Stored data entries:
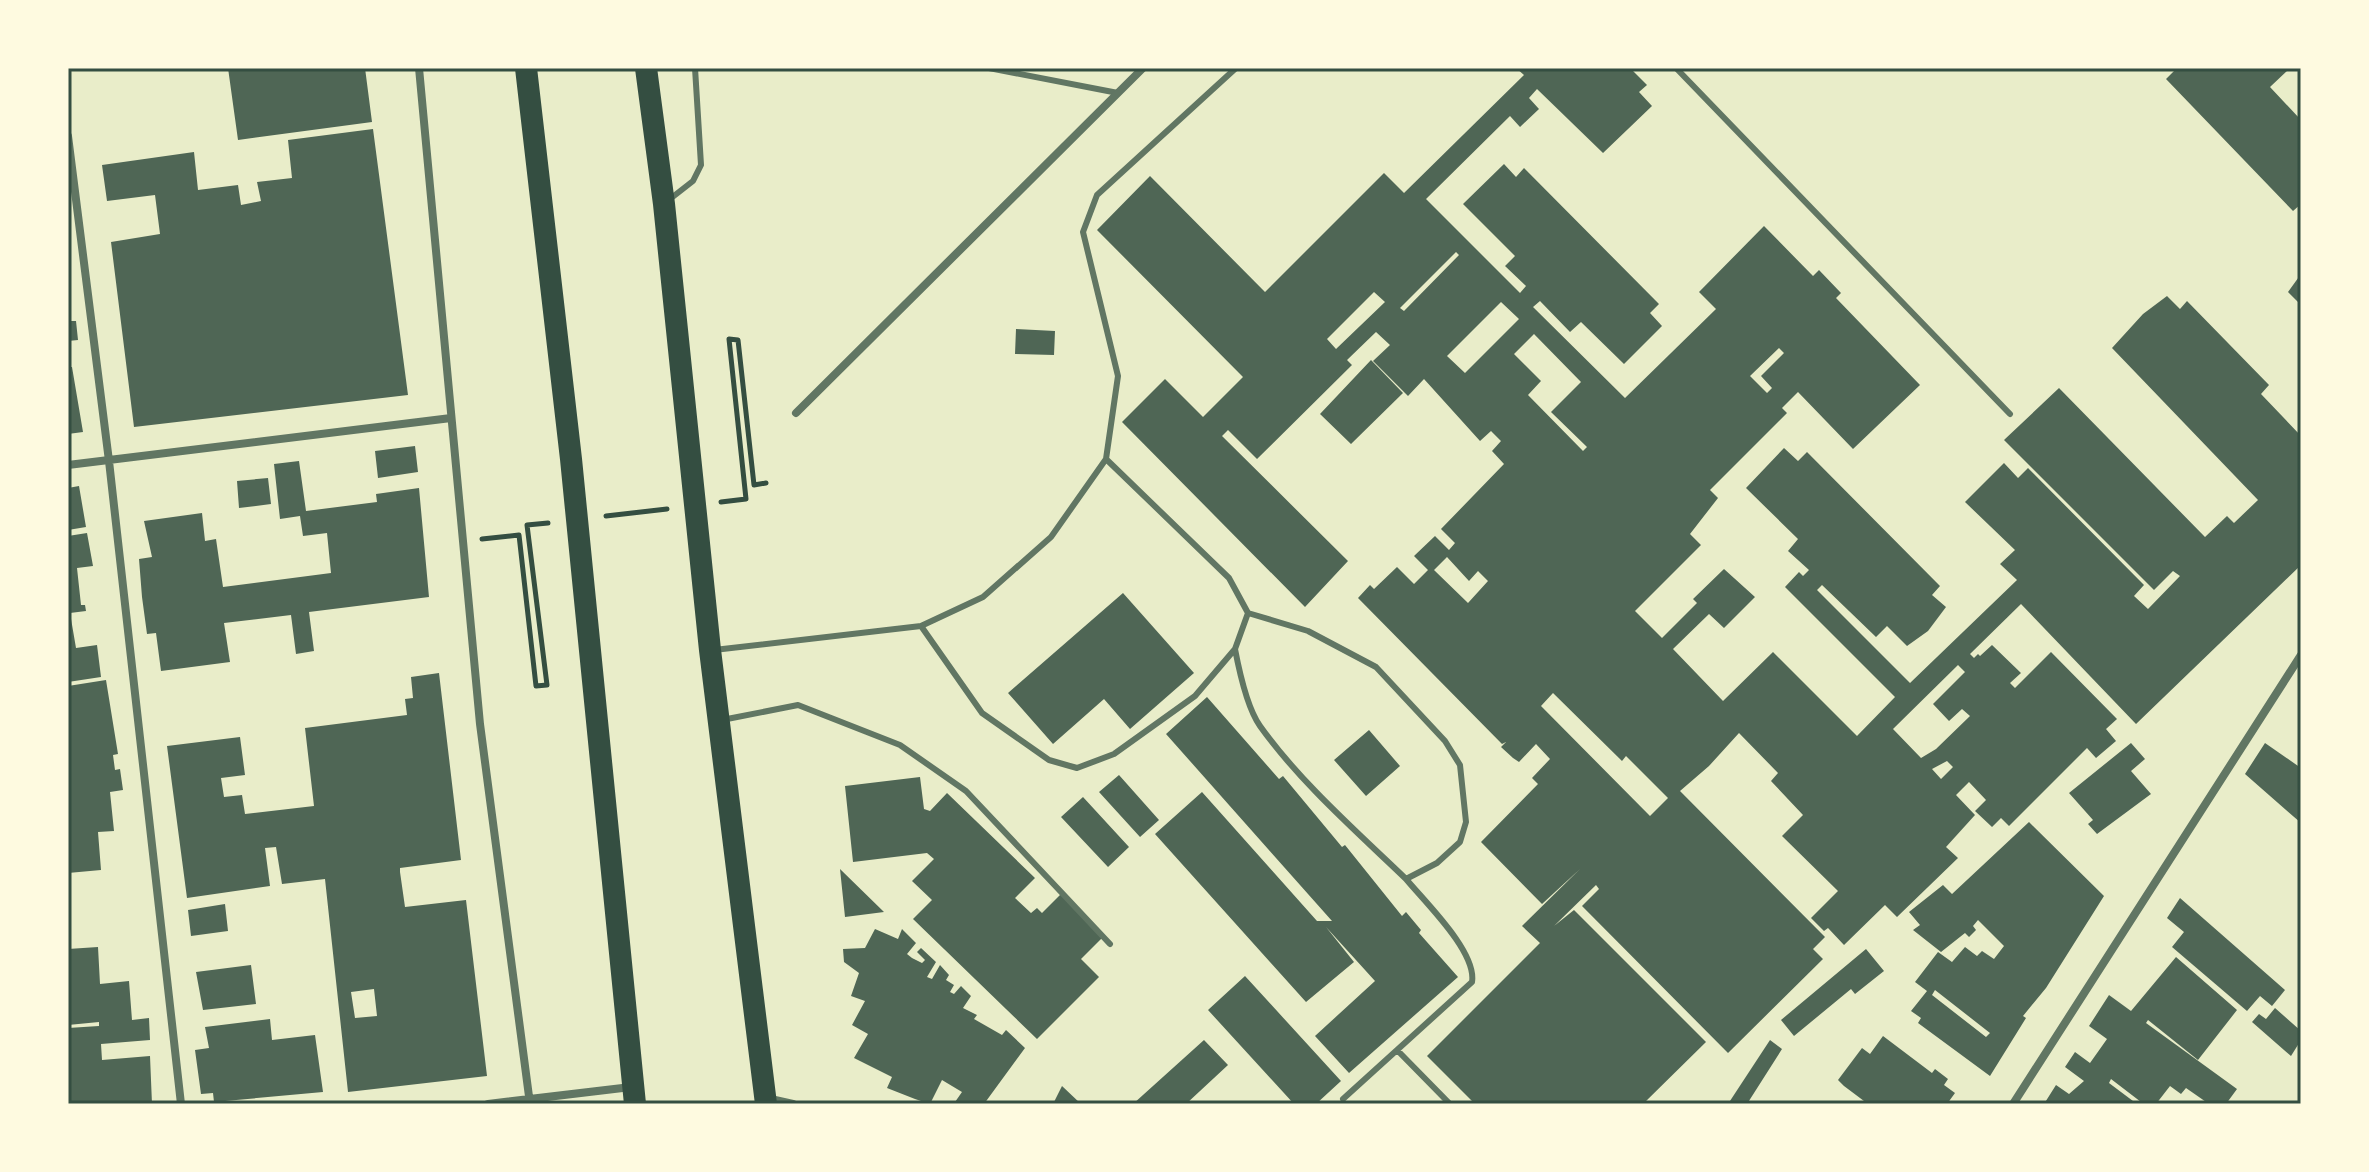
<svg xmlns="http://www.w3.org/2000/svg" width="2369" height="1172" viewBox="0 0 2369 1172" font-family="'Asap Condensed',sans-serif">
	<rect width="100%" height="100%" fill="#e9edc9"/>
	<!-- building -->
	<path fill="#4f6655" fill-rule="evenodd" d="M228,68H365L372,122L238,140Z
		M1516,68H1630L1647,85L1639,92L1652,106L1603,153L1537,89L1529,98L1539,109L1520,127L1510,116L1426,199L1520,293L1526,286L1505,266L1515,256L1463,204L1504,164L1516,177L1524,168L1659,304L1650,313L1662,326L1624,364L1581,322L1570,332L1540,301L1533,307L1625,398L1716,309L1699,292L1764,226L1813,276L1819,270L1841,293L1836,298L1920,385L1853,449L1798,392L1782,408L1787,413L1710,490L1718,498L1690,534L1701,545L1635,611L1662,638L1697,603L1693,599L1724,569L1755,597L1724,628L1709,614L1673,649L1723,701L1773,652L1857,736L1895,697L1785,587L1799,572L1803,576L1809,570L1788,551L1798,539L1746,488L1784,448L1798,461L1807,452L1940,586L1932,595L1946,607L1928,631L1907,646L1887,626L1876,637L1822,585L1817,590L1910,683L2017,580L2000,564L2015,550L1965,502L2004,463L2018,478L2028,468L2144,585L2134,596L2148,609L2180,576L2173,571L2154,590L2004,440L2059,388L2205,537L2227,516L2234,523L2258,500L2112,348L2143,314L2167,296L2180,309L2187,301L2269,385L2261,394L2301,436V565L2136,724L2021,604L1970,654L1974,658L1978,654L1980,656L1992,645L2021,673L2010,683L2015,688L2051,652L2117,719L2106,729L2116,741L2096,758L2087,748L2009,826L2001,818L1992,827L1975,811L1986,800L1969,782L1956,795L1975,815L1946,847L1958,858L1897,917L1885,905L1844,945L1828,928L1824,931L1811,918L1838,891L1782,836L1803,815L1771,781L1778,773L1739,733L1709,766L1680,791L1825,937L1813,949L1823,959L1728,1053L1582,906L1599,889L1596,885L1554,926L1574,910L1706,1042L1643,1104H1475L1427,1056L1540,943L1522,926L1580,869L1542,904L1481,842L1538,784L1532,778L1550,759L1536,744L1519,762L1513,758L1501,747L1506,742L1502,744L1358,598L1370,585L1374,589L1397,567L1414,584L1428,570L1414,556L1435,536L1449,550L1455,543L1441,529L1504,464L1492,451L1501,441L1491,431L1480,441L1424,379L1408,396L1373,361L1390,345L1376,332L1347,360L1352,365L1257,459L1228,430L1222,436L1348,561L1305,607L1122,422L1165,379L1203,417L1243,377L1097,230L1150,176L1265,292L1384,173L1404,193L1524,75ZM1456,252L1459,255L1404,311L1400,308ZM1374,292L1385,302L1336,349L1327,339ZM1501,302L1519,319L1465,373L1447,356ZM1534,334L1581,382L1551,412L1587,447L1583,451L1528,395L1541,381L1514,354ZM1779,348L1784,353L1761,376L1772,388L1767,393L1750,376ZM1447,557L1469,581L1478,571L1488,581L1468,603L1434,570ZM1958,665L1965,672L1933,704L1949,721L1962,709L1970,716L1936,749L1921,758L1893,729ZM1553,693L1622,761L1626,756L1668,798L1650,816L1541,706ZM1947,761L1953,767L1941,779L1932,769Z
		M2177,68H2290L2270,87L2301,120V204L2293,211L2166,79Z
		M373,129L408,395L134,427L111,242L160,234L155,195L107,201L102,165L194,152L198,190L238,185L241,205L261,201L257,182L292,178L288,140Z
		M2301,274V305L2288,292Z
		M68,321H76L78,340L68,341Z
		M1016,329L1055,331L1054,355L1015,354Z
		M1371,360L1403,393L1351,444L1320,414Z
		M68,367H72L83,432L68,434Z
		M415,446L418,472L378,478L375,451Z
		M299,461L306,511L377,502L376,494L419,488L429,597L309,612L314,651L296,654L291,615L224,623L230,662L161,671L156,633L147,634L142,597L139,559L152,557L144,521L202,513L205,541L216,539L223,587L331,573L327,533L303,536L300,516L280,519L274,464Z
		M268,478L271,504L239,508L237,481Z
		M79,486L86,527L68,530V488Z
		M87,533L93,566L77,568L81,605H85L86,611L70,613L76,648L97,645L101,677L68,682V536Z
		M1123,593L1194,673L1130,729L1104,699L1053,744L1008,693Z
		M439,673L461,860L400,868V872L405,907L466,900L487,1076L348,1092L325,879L282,884L276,847L265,848L270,886L187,898L167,746L240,737L245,775L221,778L224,797L242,795L245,814L314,806L305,728L407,715L405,699L413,698L411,677ZM374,989L377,1016L355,1018L351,992Z
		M106,680L118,754L113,755L115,770L120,769L123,790L110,792L114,831L98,832L101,870L68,873V686Z
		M1207,697L1279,779L1283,776L1342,847L1345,845L1402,916L1406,912L1421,930L1419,933L1458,977L1349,1073L1315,1036L1375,981L1326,927L1354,962L1306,1002L1155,834L1202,792L1317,921H1332L1166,734Z
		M1369,730L1400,766L1366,796L1334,760Z
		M2131,743L2145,759L2131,771L2151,794L2097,834L2088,824L2093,820L2069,793Z
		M2265,743L2301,768V823L2245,774Z
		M1119,775L1159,820L1140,837L1099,792Z
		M920,777L924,809L930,811L947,793L1035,878L1015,898L1031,913L1037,908L1042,913L1061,894L1104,936L1081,959L1099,977L1037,1039L913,919L932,900L912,881L934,859L927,853L853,862L845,786Z
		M1083,797L1129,847L1108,867L1061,817Z
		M2029,822L2104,896L2046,988L2023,1016L2026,1018L1990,1076L1918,1023L1921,1018L1911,1011L1927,991L1915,982L1938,952L1952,962L1965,947L1977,956L1982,951L1994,959L2004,946L1978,920L1973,926L1976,930L1969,937L1965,933L1941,952L1913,930L1920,925L1909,912L1943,885L1952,894ZM1935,990L1990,1033L1986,1037L1932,995Z
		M840,869L884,912L845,917Z
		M2180,898L2285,990L2272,1006L2260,996L2247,1011L2172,947L2184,932L2167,918Z
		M225,904L228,931L191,936L188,910Z
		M875,929L898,939L902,929L916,943L907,954L912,958L922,963L925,960L917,952L921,948L936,962L927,977L932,979L940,965L949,975L946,980L954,985L950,992L954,994L961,986L971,996L963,1008L977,1015L974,1019L1002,1035L1006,1030L1025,1048L984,1104L955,1102L962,1092L942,1080L930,1104L915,1099L887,1088L892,1077L854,1058L868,1034L852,1025L865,1001L851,996L859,973L844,962L843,949L865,948Z
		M98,947L100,984L129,981L132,1020L149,1018L150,1040L101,1044L102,1060L150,1056L152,1104H68V1028L99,1026V1022L68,1025V949Z
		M1866,949L1884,971L1855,994L1851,989L1794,1036L1781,1020Z
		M2176,957L2237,1010L2198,1060L2148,1020L2146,1023L2237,1089L2226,1104H2209L2186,1088L2181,1094L2170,1086L2156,1104H2139L2141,1102L2111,1079L2109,1083L2137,1104H2044L2056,1085L2069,1094L2084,1081L2065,1067L2075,1052L2090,1063L2107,1039L2089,1026L2109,995L2131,1011Z
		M251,965L256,1004L203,1010L196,972Z
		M1245,976L1341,1081L1316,1104H1294L1208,1010Z
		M2275,1008L2301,1031V1040L2291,1056L2252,1022L2259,1014L2266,1019Z
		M270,1019L272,1040L315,1035L323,1092L214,1102L213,1093L201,1094L195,1050L209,1048L205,1027Z
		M1883,1036L1932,1073L1935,1069L1948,1079L1944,1085L1955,1093L1947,1104H1868L1844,1086L1838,1080L1862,1048L1870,1054Z
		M1204,1040L1228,1065L1186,1104H1133Z
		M1770,1040L1782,1049L1747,1104H1728Z
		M1062,1086L1081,1104H1053Z"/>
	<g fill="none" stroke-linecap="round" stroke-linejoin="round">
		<!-- path -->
		<path stroke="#344e41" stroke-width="5" d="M721,502L746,499L729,339L738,340L754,485L766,483
			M606,516L667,509
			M482,539L519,535L536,686L547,685L527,525L548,523"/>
		<!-- service -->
		<path stroke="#617663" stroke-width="6" d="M989,68L1118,93
			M1676,68L2010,414
			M670,199L693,181L701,165L695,68
			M921,626L982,713L1049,760L1077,768L1114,754L1195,696L1235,649L1248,613L1229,578L1106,459
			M1235,649C1239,670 1248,709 1260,726C1300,782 1356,831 1406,879L1437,863L1460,842L1466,822L1460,765L1445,741L1376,667L1308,631L1248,613
			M714,650L921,626L983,597L1051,537L1106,459L1118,376L1083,232L1097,195L1236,68
			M722,720L798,705L900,745L966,791L1110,944
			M1398,1051L1450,1104
			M1343,1099L1472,982C1477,952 1425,902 1406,879"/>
		<!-- minor -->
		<path stroke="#617663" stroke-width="8" d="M419,68L480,724L530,1104
			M68,136L109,461L181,1104
			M796,413L1143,68
			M68,465L451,418
			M766,1098L793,1104
			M488,1104L631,1087
			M2013,1104L2301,655"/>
		<!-- trunk -->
		<path stroke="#344e41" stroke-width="22" d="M526,68L571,459L635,1104
			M646,68L664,204L710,650L766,1104"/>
	</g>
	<!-- border -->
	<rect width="2369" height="1172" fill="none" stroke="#fefae0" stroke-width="140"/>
	<rect x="70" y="70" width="2229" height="1032" fill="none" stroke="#344e41" stroke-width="3"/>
</svg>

§ PROBLEM TO SOLVE
Beginning with the line that holds "M670,199L693,181L701,165L695,68", copy the entries exactly to their last line, and leave out every earlier line.

§ RESULT
			M670,199L693,181L701,165L695,68
			M921,626L982,713L1049,760L1077,768L1114,754L1195,696L1235,649L1248,613L1229,578L1106,459
			M1235,649C1239,670 1248,709 1260,726C1300,782 1356,831 1406,879L1437,863L1460,842L1466,822L1460,765L1445,741L1376,667L1308,631L1248,613
			M714,650L921,626L983,597L1051,537L1106,459L1118,376L1083,232L1097,195L1236,68
			M722,720L798,705L900,745L966,791L1110,944
			M1398,1051L1450,1104
			M1343,1099L1472,982C1477,952 1425,902 1406,879"/>
		<!-- minor -->
		<path stroke="#617663" stroke-width="8" d="M419,68L480,724L530,1104
			M68,136L109,461L181,1104
			M796,413L1143,68
			M68,465L451,418
			M766,1098L793,1104
			M488,1104L631,1087
			M2013,1104L2301,655"/>
		<!-- trunk -->
		<path stroke="#344e41" stroke-width="22" d="M526,68L571,459L635,1104
			M646,68L664,204L710,650L766,1104"/>
	</g>
	<!-- border -->
	<rect width="2369" height="1172" fill="none" stroke="#fefae0" stroke-width="140"/>
	<rect x="70" y="70" width="2229" height="1032" fill="none" stroke="#344e41" stroke-width="3"/>
</svg>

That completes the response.